Zimmerman noted that startups interested in licensing a technology typically want to test it out and see if it has legs, but can’t pay a lot of money for it, and investors aren’t interested in giving 5% to the university. To address this conundrum, he drafted up a letter of intent to obtain exclusive access to the university’s technology for 12 months. Zimmerman used the letter of intent as a tool to raise the seed round, which ultimately was used to pay the license fee, without giving away part of the company.

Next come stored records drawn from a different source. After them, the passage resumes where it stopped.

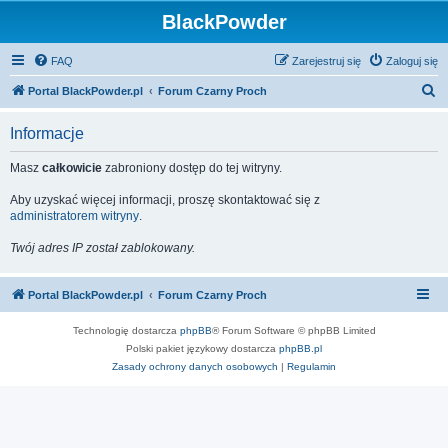
BlackPowder
FAQ
Zarejestruj się
Zaloguj się
S
Portal BlackPowder.pl
Forum Czarny Proch
z
Informacje
u
k
Masz
całkowicie
zabroniony dostęp do tej witryny.
a
Aby uzyskać więcej informacji, proszę skontaktować się z
j
administratorem witryny
.
Twój adres IP został zablokowany.
Portal BlackPowder.pl
Forum Czarny Proch
Technologię dostarcza
phpBB
® Forum Software © phpBB Limited
Polski pakiet językowy dostarcza
phpBB.pl
Zasady ochrony danych osobowych
|
Regulamin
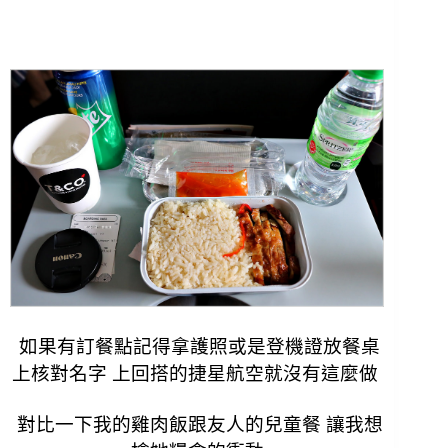
如果有訂餐點記得拿護照或是登機證放餐桌
上核對名字 上回搭的捷星航空就沒有這麼做
對比一下我的雞肉飯跟友人的兒童餐 讓我想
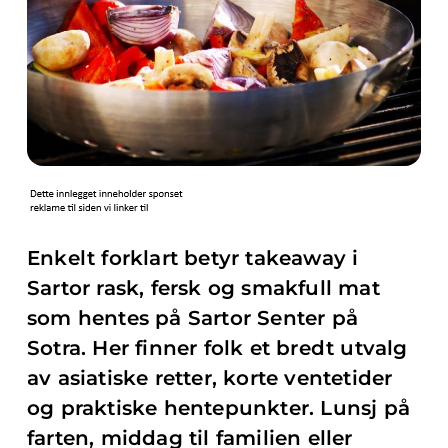
Enkelt forklart betyr takeaway i
Sartor rask, fersk og smakfull mat
som hentes på Sartor Senter på
Sotra. Her finner folk et bredt utvalg
av asiatiske retter, korte ventetider
og praktiske hentepunkter. Lunsj på
farten, middag til familien eller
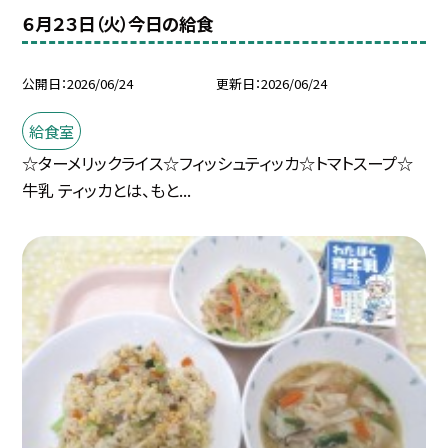
６月２３日（火）今日の給食
公開日
2026/06/24
更新日
2026/06/24
給食室
☆ターメリックライス☆フィッシュティッカ☆トマトスープ☆
牛乳 ティッカとは、もと...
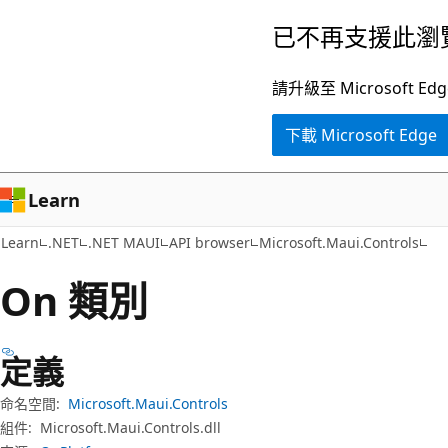
跳
跳
已不再支援此瀏
到
至
主
頁
請升級至 Microsof
要
面
下載 Microsoft Edge
內
內
容
導
覽
Learn
Learn
.NET
.NET MAUI
API browser
Microsoft.Maui.Controls
On 類別
定義
命名空間:
Microsoft.Maui.Controls
組件:
Microsoft.Maui.Controls.dll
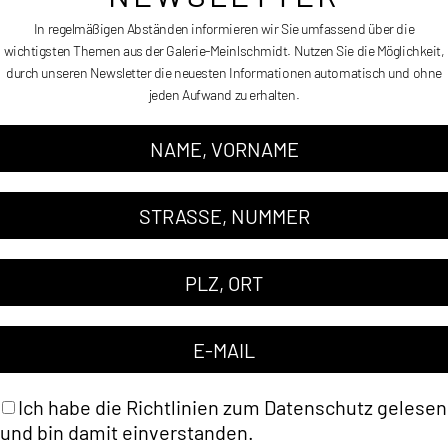
In regelmäßigen Abständen informieren wir Sie umfassend über die
wichtigsten Themen aus der Galerie-Meinlschmidt. Nutzen Sie die Möglichkeit,
durch unseren Newsletter die neuesten Informationen automatisch und ohne
/ MARC FERRERO
jeden Aufwand zu erhalten.
Ich habe die Richtlinien zum
Datenschutz
gelesen
und bin damit einverstanden.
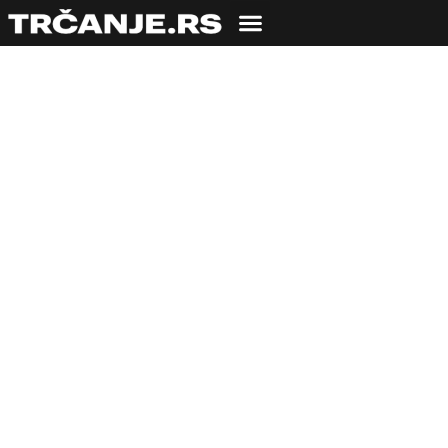
Najava trke!
Avantura Challenge
Race 2021 na
Zlatiboru +
obezbeđen prevoz
18.10.2021
Bojana Savić
2 min čitanja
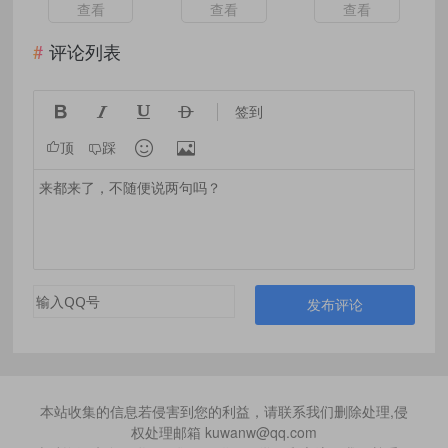
版-3月3日更新
查看
查看
查看
评论列表




签到


顶
踩
发布评论
本站收集的信息若侵害到您的利益，请联系我们删除处理,侵
权处理邮箱 kuwanw@qq.com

Finally, identifying the IP you want to license is not an exercise in simply reviewing a catalog of what’s available. Forrest said entrepreneurs need to either already know the professor behind the patent or be familiar with the area and understand its impact.
Words of Wisdom
Lichter said to plan for things not to go right, and that 95% of things we start will fail in this industry. Shigeta says that while you most likely will lose all of the investment, lose it responsibly and not painfully. Hitchcock said there will be anxiety starting a company, there’s no other way around it. The best way to diffuse stress, Mullen advised, is through talking about issues with the team. Laikind suggested that if an entrepreneur needs a support group, maybe that entrepreneur is not up for the task. Fortunately, there are conferences like San Diego Startup Week, organizations (SDEE, CONNECT and Biocom) and incubators/accelerators (JLABs, Indie.bio and Lichter’s COI Pharmaceuticals) to help entrepreneurs network, meet advisors, and establish a network of support to tap into along the way.